H.R.1594 - To place restrictions on the promotion by the Department of Labor and other Federal agencies and instrumentalities of economically targeted investments in connection with employee benefit plans.104th Congress (1995-1996)
|Sponsor:||Rep. Saxton, Jim [R-NJ-3] (Introduced 05/09/1995)|
|Committees:||House - Economic and Educational | Senate - Labor and Human Resources|
|Committee Reports:||H. Rept. 104-238|
|Latest Action:||09/14/1995 Received in the Senate and read twice and referred to the Committee on Labor and Human Resources. (All Actions)|
|Roll Call Votes:||There have been 4 roll call votes|
This bill has the status Passed House
Here are the steps for Status of Legislation:
- Passed House
Summary: H.R.1594 — 104th Congress (1995-1996)All Bill Information (Except Text)

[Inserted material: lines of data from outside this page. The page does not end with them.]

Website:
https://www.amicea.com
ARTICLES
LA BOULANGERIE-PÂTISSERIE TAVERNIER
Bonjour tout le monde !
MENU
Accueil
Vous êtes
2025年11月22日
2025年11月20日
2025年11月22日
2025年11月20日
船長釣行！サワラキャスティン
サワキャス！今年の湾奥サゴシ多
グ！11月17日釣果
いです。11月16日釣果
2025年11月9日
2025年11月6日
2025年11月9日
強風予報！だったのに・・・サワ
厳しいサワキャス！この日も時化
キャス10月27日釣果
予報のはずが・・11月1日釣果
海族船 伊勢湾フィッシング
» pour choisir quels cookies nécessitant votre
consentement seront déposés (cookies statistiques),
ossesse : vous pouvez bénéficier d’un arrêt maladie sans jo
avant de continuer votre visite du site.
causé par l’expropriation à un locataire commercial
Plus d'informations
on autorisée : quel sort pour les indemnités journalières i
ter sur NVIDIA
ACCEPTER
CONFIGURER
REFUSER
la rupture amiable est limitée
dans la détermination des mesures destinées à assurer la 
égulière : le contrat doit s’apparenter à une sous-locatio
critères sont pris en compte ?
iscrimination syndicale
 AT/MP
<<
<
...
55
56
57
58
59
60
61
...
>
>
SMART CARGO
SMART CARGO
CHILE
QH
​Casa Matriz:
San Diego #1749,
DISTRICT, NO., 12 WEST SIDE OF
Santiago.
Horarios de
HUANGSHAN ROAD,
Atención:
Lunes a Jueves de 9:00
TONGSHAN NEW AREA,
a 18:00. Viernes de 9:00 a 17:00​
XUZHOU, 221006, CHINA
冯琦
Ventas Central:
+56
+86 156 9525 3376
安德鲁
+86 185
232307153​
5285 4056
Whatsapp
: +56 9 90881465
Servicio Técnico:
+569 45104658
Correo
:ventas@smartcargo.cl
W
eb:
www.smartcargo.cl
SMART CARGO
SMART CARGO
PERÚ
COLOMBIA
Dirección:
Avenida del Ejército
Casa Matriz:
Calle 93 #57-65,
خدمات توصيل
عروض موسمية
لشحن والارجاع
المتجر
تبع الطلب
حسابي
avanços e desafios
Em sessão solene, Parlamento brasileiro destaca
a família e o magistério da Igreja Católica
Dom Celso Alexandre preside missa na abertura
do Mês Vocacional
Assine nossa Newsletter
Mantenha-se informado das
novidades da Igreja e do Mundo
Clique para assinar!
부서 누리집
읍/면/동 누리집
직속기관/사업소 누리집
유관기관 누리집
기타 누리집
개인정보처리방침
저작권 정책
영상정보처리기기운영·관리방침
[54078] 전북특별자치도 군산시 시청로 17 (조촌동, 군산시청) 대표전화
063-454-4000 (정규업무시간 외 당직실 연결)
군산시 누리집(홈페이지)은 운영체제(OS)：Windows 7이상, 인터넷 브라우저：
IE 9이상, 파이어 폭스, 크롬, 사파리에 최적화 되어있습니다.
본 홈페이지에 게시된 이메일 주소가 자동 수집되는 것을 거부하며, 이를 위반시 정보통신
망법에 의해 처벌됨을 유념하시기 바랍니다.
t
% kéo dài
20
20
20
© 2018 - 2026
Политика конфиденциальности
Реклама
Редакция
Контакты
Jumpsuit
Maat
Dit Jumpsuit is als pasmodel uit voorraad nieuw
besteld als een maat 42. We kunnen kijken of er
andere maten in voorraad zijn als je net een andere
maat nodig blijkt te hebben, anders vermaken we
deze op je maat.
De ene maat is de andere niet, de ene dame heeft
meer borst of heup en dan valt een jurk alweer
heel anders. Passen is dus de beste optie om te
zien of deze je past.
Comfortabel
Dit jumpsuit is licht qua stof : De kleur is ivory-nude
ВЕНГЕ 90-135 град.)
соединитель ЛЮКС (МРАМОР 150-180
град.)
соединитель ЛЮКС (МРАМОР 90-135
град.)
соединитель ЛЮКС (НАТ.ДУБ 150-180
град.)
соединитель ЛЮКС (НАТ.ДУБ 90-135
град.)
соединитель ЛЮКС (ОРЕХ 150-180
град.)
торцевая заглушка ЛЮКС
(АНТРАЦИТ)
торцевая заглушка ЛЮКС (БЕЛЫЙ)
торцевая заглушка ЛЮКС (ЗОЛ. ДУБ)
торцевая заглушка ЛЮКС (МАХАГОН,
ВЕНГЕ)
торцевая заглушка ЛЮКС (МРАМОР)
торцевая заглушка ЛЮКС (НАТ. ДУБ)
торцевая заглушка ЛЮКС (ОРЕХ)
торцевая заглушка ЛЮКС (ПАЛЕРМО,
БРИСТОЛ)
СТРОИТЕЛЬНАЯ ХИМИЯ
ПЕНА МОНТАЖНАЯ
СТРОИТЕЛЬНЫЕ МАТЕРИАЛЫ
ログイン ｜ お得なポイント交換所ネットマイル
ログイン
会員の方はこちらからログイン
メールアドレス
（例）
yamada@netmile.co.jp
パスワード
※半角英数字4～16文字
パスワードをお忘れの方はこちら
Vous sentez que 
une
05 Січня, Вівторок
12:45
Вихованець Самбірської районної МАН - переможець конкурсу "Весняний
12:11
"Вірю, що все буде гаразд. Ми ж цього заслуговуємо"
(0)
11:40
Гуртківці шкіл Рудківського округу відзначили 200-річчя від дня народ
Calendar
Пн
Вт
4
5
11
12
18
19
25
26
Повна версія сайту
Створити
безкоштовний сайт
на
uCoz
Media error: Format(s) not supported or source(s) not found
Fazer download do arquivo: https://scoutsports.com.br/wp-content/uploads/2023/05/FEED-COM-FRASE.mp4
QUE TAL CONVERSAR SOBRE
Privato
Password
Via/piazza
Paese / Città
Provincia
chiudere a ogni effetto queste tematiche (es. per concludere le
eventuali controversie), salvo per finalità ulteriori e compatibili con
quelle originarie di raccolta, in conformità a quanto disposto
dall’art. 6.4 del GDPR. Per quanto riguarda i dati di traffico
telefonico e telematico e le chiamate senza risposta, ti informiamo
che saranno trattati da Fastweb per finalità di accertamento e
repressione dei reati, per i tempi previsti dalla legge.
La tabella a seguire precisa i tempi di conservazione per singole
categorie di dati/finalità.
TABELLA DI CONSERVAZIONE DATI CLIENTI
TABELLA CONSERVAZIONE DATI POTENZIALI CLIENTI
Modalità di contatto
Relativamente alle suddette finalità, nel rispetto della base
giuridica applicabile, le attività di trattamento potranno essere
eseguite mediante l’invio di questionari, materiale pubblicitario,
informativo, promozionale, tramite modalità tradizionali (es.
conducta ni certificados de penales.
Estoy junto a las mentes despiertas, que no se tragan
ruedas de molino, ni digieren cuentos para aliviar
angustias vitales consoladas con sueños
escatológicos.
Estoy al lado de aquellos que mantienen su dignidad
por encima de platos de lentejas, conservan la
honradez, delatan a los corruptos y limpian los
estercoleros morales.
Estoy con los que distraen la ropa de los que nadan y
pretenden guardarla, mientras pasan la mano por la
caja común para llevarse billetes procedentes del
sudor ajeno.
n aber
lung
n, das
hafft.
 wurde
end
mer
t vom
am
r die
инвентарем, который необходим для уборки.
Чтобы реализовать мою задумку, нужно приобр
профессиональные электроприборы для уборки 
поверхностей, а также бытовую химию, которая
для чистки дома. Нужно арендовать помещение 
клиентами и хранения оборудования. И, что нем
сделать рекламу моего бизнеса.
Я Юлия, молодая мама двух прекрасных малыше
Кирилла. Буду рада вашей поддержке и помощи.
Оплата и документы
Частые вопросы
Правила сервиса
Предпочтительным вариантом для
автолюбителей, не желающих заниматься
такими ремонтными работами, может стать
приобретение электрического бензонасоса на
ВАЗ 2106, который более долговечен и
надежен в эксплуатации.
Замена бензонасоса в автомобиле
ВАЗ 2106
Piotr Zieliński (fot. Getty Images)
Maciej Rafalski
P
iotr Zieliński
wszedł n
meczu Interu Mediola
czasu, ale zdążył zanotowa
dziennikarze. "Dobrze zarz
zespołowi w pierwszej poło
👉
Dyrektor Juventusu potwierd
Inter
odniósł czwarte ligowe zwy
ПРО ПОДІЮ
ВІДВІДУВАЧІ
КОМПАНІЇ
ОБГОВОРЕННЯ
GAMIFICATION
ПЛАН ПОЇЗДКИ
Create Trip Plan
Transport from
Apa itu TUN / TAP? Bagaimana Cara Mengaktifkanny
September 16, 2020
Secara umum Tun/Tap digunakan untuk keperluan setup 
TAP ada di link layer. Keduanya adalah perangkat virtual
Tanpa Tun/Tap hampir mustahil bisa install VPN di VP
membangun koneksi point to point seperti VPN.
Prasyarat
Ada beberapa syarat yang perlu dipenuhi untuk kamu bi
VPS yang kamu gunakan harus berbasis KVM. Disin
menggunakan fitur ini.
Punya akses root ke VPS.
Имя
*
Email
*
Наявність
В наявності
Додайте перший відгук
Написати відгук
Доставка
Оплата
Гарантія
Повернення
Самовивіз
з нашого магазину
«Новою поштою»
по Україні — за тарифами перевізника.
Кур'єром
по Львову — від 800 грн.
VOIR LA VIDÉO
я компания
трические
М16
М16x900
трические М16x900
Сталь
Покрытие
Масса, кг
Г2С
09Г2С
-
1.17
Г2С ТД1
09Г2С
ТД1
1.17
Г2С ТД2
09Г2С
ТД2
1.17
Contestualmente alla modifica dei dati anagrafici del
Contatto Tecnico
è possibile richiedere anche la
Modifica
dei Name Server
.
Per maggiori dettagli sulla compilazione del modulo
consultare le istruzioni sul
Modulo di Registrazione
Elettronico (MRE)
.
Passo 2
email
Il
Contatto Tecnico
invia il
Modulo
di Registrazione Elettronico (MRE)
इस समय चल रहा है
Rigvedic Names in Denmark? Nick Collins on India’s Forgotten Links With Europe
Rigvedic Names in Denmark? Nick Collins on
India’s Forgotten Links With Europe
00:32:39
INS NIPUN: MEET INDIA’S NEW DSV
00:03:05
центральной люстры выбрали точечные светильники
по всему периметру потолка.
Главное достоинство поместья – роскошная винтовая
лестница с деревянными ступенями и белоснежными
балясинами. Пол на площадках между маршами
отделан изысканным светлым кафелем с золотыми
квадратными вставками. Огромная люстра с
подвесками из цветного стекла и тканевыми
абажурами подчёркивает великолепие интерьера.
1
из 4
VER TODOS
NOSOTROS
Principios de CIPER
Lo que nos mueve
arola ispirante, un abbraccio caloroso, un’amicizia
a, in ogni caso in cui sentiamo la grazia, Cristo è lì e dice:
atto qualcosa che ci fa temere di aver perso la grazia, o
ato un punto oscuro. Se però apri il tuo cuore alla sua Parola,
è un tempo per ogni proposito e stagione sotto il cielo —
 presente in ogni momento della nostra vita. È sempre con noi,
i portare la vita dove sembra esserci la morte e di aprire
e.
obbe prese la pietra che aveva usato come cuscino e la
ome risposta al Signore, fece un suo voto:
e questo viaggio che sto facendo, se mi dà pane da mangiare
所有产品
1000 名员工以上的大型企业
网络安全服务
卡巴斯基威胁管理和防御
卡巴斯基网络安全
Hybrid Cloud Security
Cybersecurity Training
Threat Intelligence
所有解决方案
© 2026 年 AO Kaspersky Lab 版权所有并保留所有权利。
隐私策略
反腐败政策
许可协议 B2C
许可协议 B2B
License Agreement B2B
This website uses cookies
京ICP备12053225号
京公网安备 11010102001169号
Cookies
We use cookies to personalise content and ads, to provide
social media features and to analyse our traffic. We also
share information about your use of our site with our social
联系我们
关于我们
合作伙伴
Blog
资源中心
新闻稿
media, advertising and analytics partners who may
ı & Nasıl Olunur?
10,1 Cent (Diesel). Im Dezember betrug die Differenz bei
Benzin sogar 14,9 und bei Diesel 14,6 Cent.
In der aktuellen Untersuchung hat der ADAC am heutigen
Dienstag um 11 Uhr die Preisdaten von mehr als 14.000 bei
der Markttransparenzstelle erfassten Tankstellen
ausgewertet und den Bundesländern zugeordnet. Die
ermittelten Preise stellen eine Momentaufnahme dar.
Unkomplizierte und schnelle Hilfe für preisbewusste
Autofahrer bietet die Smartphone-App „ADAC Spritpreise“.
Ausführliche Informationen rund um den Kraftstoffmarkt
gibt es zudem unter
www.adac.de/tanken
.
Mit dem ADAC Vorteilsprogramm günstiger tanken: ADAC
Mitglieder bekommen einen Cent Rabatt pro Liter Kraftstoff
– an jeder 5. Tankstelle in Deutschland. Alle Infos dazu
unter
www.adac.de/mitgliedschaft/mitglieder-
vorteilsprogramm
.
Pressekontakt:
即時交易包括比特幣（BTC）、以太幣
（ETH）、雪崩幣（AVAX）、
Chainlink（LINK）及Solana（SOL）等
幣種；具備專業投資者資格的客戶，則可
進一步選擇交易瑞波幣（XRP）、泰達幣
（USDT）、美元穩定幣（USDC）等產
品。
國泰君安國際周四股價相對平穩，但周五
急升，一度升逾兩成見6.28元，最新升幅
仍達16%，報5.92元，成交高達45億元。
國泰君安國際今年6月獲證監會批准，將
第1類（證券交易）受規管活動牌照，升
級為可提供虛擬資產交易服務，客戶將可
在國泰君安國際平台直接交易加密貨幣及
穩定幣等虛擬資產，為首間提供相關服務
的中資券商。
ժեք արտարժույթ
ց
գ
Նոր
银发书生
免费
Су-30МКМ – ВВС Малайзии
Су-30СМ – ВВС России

Passed House amended (09/12/1995)
Expresses the sense of the Congress that it is inappropriate for the Department of Labor (DOL), as the principal enforcer of fiduciary standards in connection with employee pension benefit plans and employee welfare plans, as defined under the Employee Retirement Income Security Act of 1974 (ERISA), to take any action to promote or otherwise encourage economically targeted investments.
Requires that ERISA provisions be interpreted and enforced without regard to a specified DOL interpretive bulletin regarding economically targeted investments, and makes such interpretive bulletin null and void.
Prohibits the Secretary of Labor from issuing any rule, regulation, or interpretive bulletin which promotes or otherwise encourages economically targeted investments as a specified class of investments.
Prohibits DOL officers or employees from traveling, lecturing, or otherwise expending DOL resources to promote, directly or indirectly, economically targeted investments.
Amends ERISA to prohibit Federal agencies or instrumentalities from establishing or maintaining any clearinghouse or other database relating to economically targeted investments for employee benefit plans.
Directs Federal agencies and instrumentalities to immediately terminate contracts or other arrangements which violate this Act.
Declares that nothing in this Act is intended to affect the ability of the DOL to issue advisory opinions, information letters, technical releases, prohibited transactions, exemptions, or other pronouncements interpreting and applying ERISA's fiduciary responsibility rules to particular factual situations, or exempting specific transactions from the prohibited transaction provisions of ERISA.